Instructions to follow | Output only the lines below from the one containing "thumb cmc: (254, 211)" to the one containing "pinky dip: (493, 357)", exactly as written, both ends kept.
________________________
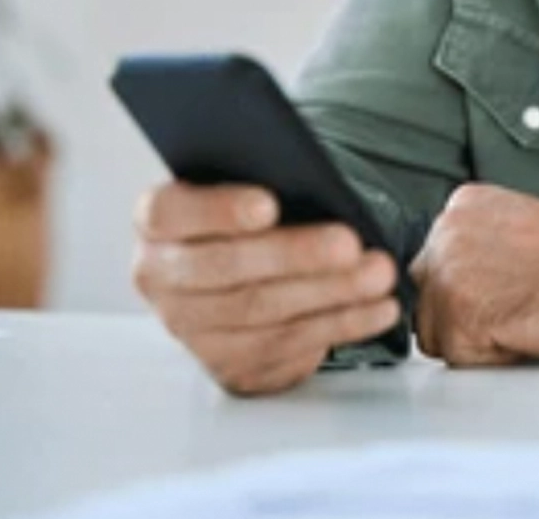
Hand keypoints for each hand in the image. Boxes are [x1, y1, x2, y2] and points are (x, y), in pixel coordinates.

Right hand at [131, 181, 400, 395]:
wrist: (250, 264)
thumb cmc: (254, 211)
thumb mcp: (249, 182)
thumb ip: (264, 174)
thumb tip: (307, 174)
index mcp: (159, 221)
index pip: (169, 213)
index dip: (218, 210)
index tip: (270, 204)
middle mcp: (164, 279)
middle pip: (225, 271)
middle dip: (295, 256)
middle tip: (349, 242)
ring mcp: (194, 329)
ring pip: (261, 313)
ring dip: (330, 294)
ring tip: (378, 273)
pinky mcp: (231, 364)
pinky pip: (289, 347)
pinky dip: (341, 325)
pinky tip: (378, 308)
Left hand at [409, 182, 538, 366]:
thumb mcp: (517, 226)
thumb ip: (477, 244)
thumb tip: (458, 281)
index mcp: (461, 205)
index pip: (434, 266)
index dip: (472, 289)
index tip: (508, 286)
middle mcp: (446, 232)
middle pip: (427, 300)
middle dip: (465, 315)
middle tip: (517, 305)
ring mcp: (449, 273)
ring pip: (436, 335)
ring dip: (477, 340)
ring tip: (523, 316)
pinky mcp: (460, 315)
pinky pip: (461, 359)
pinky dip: (493, 357)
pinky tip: (525, 329)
________________________
Solved problem |
thumb cmc: (254, 211)
thumb mcp: (249, 182)
thumb ip: (264, 174)
thumb tip: (307, 174)
index mcp: (159, 221)
index pip: (169, 213)
index dip: (218, 210)
index tip: (270, 204)
middle mcp: (164, 279)
middle pip: (225, 271)
middle dip: (295, 256)
middle tip: (349, 242)
ring mcp: (194, 329)
ring pip: (261, 313)
ring dip: (330, 294)
ring tip: (378, 273)
pinky mcp: (231, 364)
pinky pip: (289, 347)
pinky dip: (341, 325)
pinky tip: (378, 308)
Left hand at [409, 182, 538, 366]:
thumb mcp: (517, 226)
thumb ip: (477, 244)
thumb tip: (458, 281)
index mcp: (461, 205)
index pip: (434, 266)
index dip: (472, 289)
index tip: (508, 286)
middle mcp: (446, 232)
middle pip: (427, 300)
middle dip: (465, 315)
middle tip: (517, 305)
ring mcp: (449, 273)
ring pip: (436, 335)
ring dip: (477, 340)
ring tip: (523, 316)
pinky mcp: (460, 315)
pinky pip: (461, 359)
pinky dip: (493, 357)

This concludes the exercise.